▶ **Exercise description**
Copy every line in the records below word for word, leaving out the pictures.

▶ **Entries provided**
□ □ □

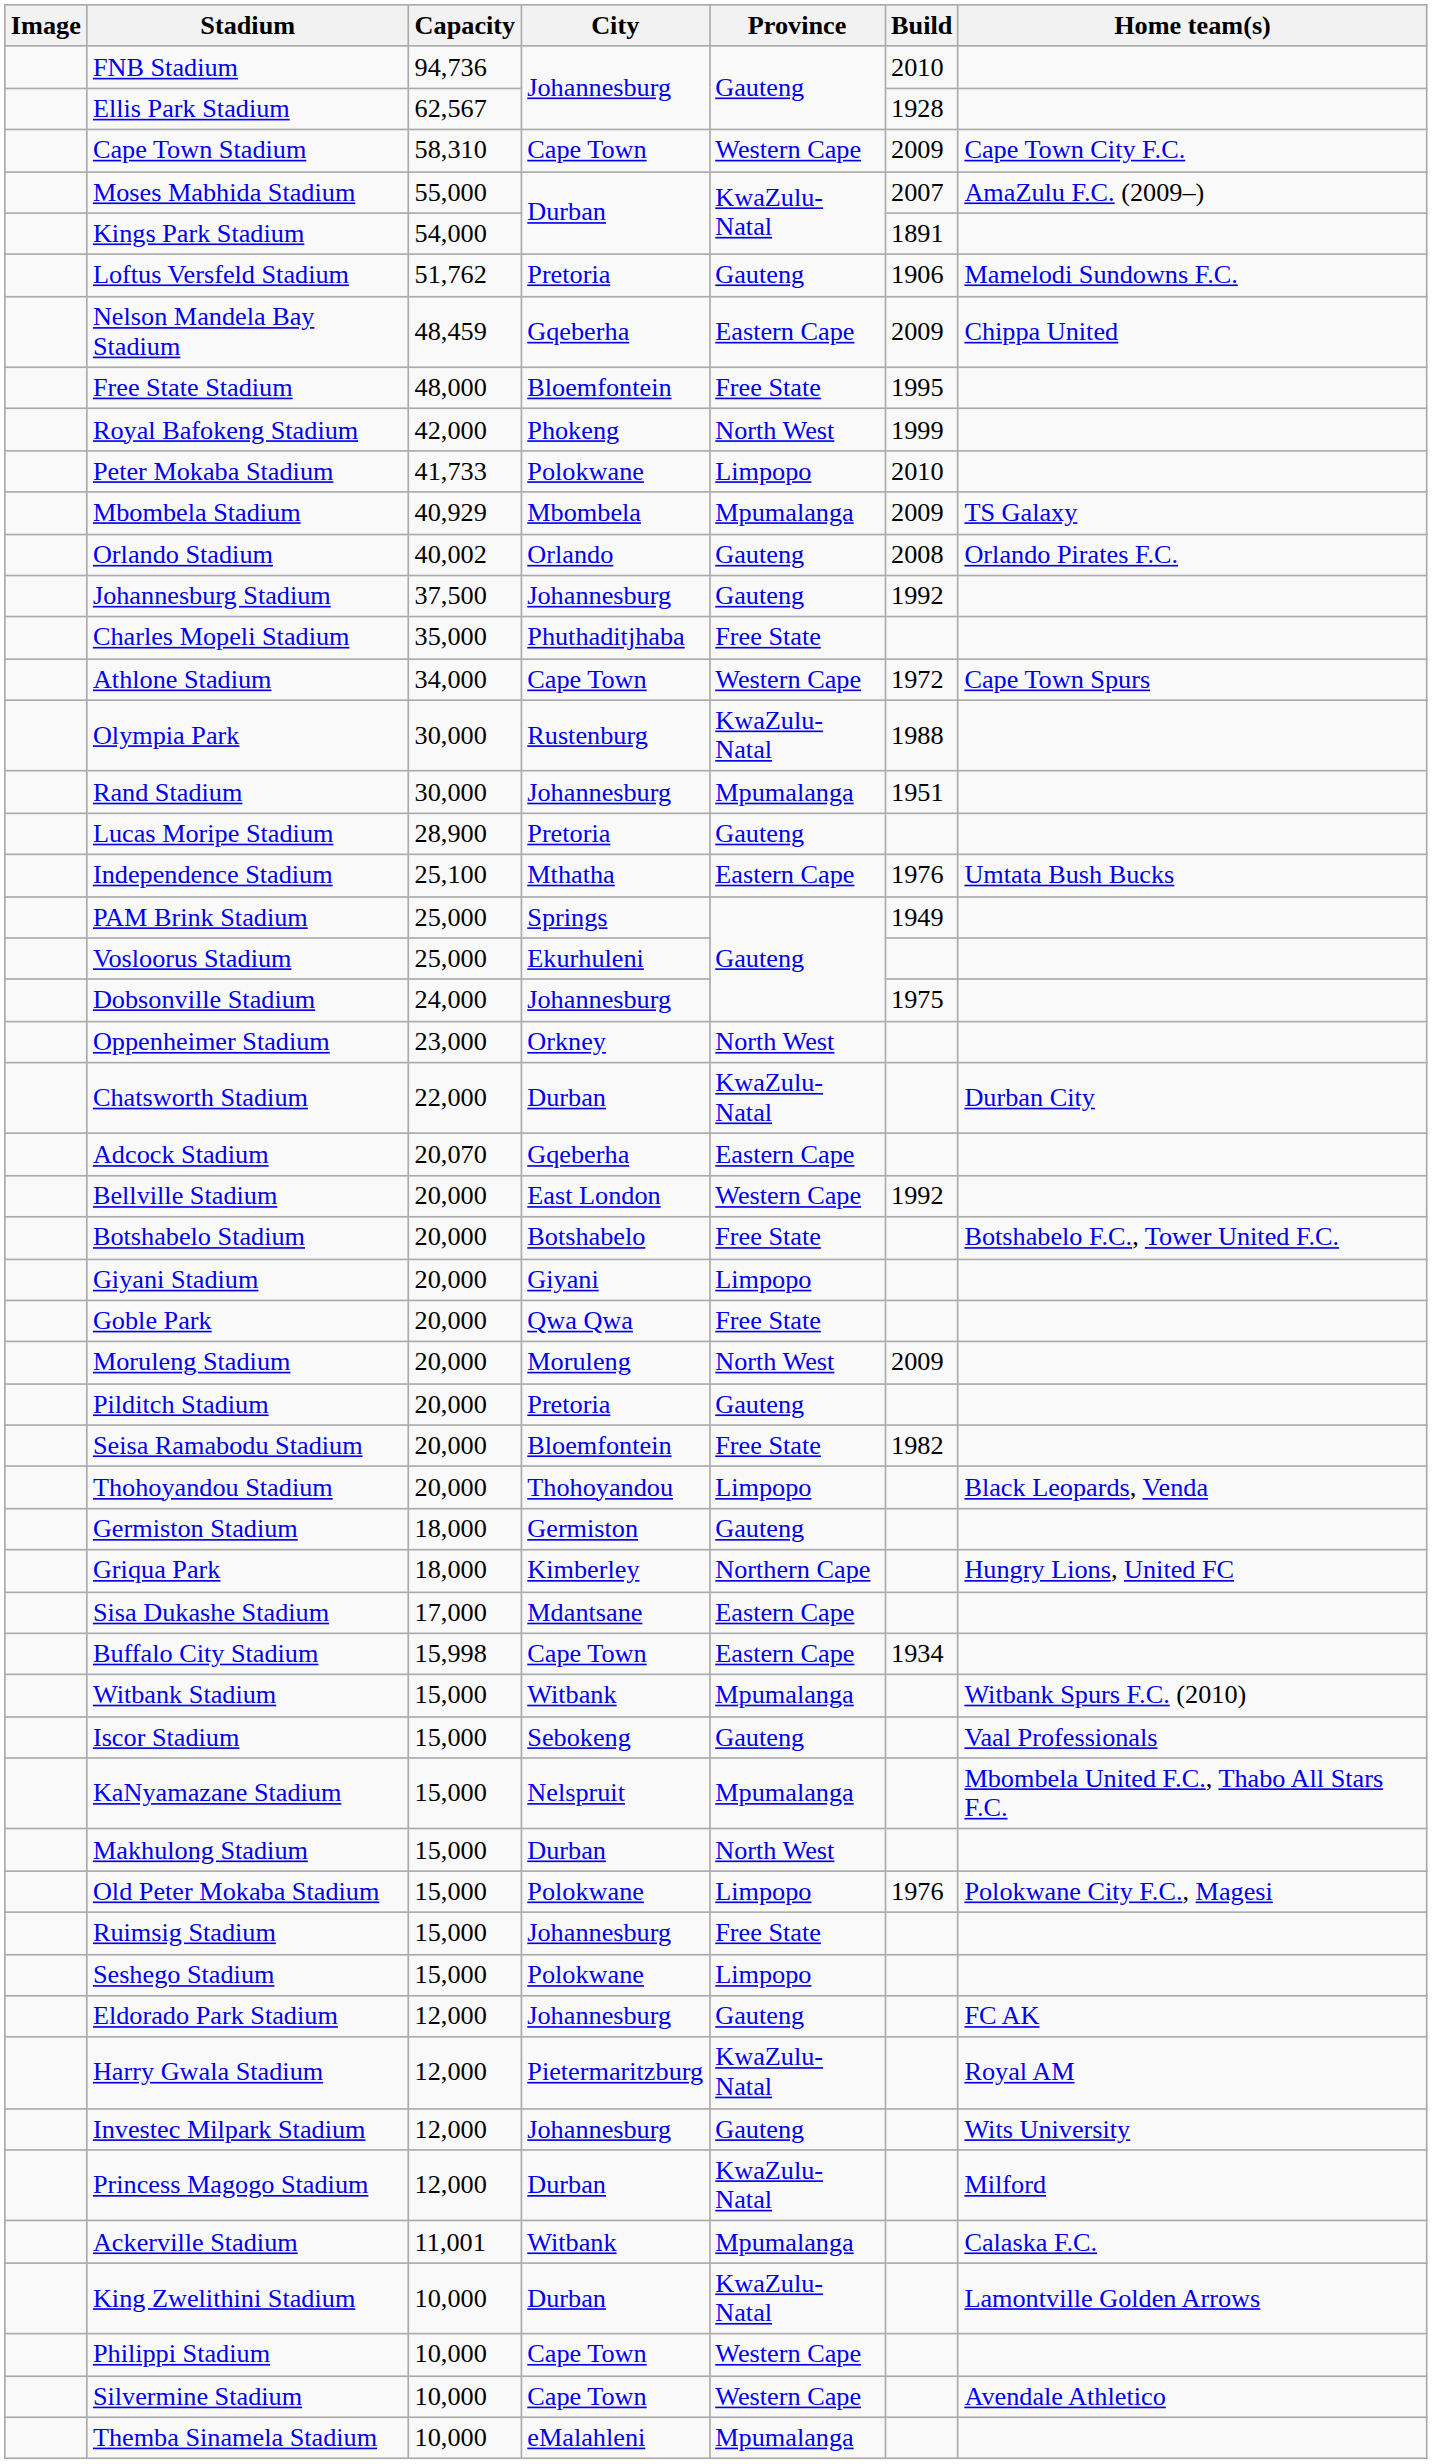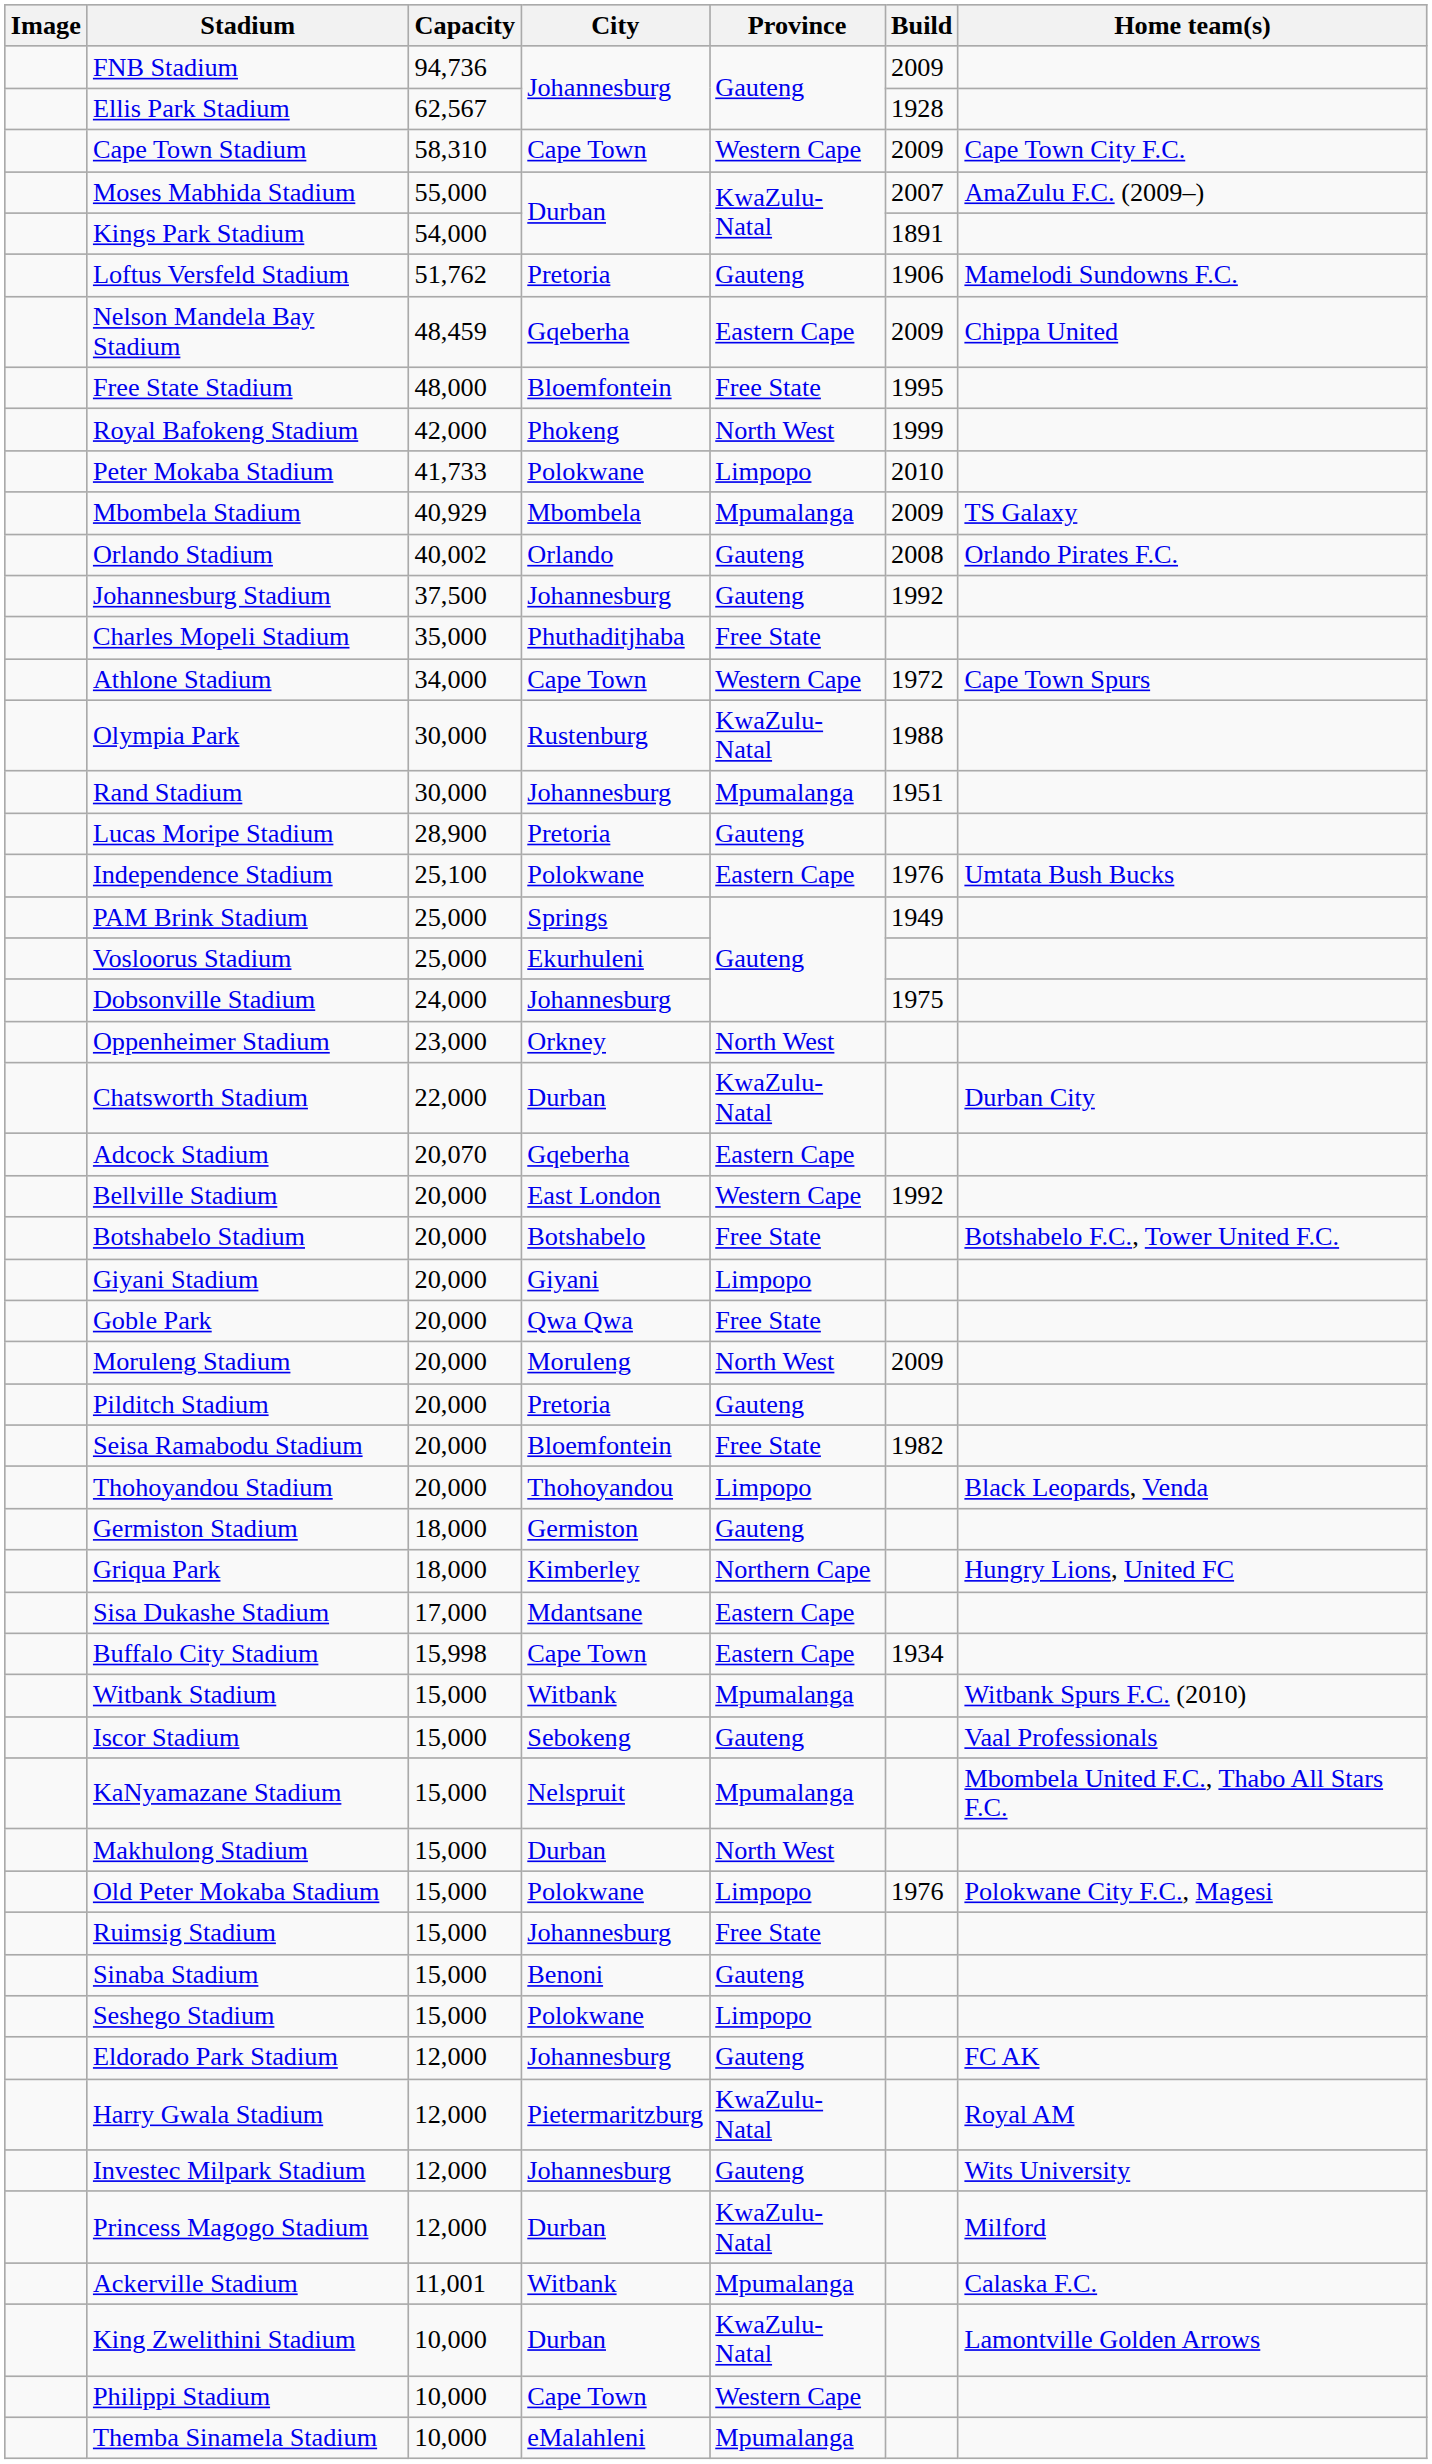FNB Stadium | Build: 2010 -> 2009
Independence Stadium | City: Mthatha -> Polokwane
+ row: Sinaba Stadium | 15,000 | Benoni | Gauteng
- row: Silvermine Stadium | 10,000 | Cape Town | Western Cape | Avendale Athletico
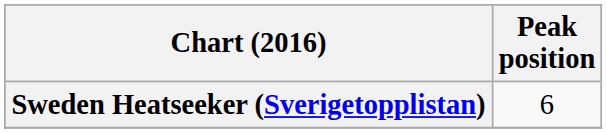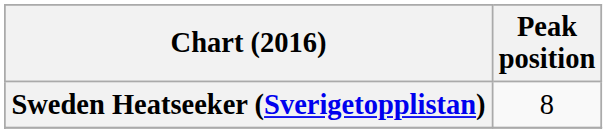Sweden Heatseeker (Sverigetopplistan) | Peak position: 6 -> 8
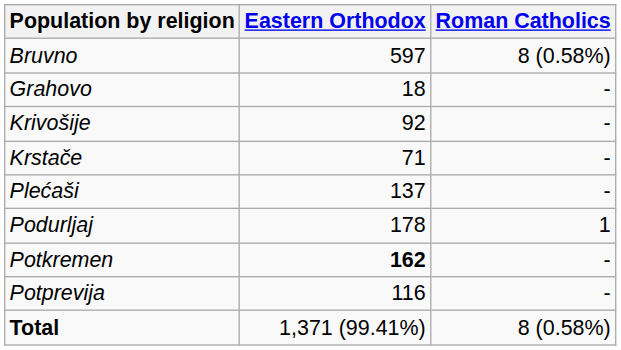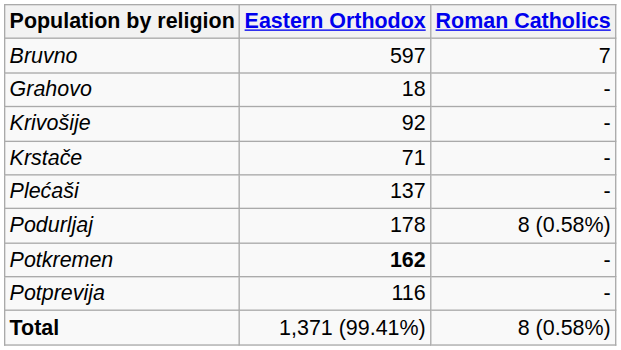Bruvno | Roman Catholics: 8 (0.58%) -> 7
Podurljaj | Roman Catholics: 1 -> 8 (0.58%)
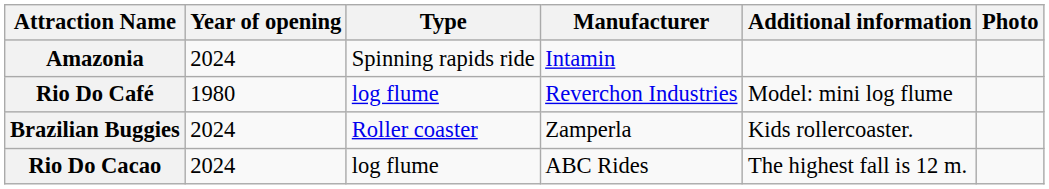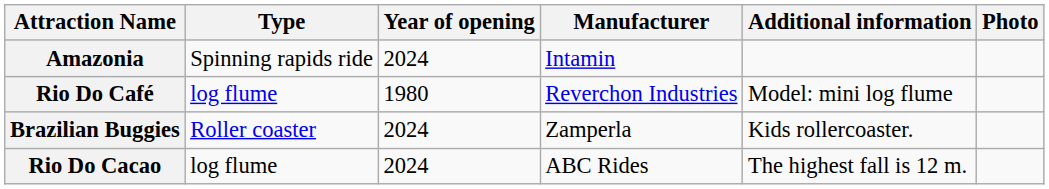columns swapped: Type <-> Year of opening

□ □ □

▶ **Result for this task**
FNB Stadium | Build: 2010 -> 2009
Independence Stadium | City: Mthatha -> Polokwane
+ row: Sinaba Stadium | 15,000 | Benoni | Gauteng
- row: Silvermine Stadium | 10,000 | Cape Town | Western Cape | Avendale Athletico
Sweden Heatseeker (Sverigetopplistan) | Peak position: 6 -> 8
Bruvno | Roman Catholics: 8 (0.58%) -> 7
Podurljaj | Roman Catholics: 1 -> 8 (0.58%)
columns swapped: Type <-> Year of opening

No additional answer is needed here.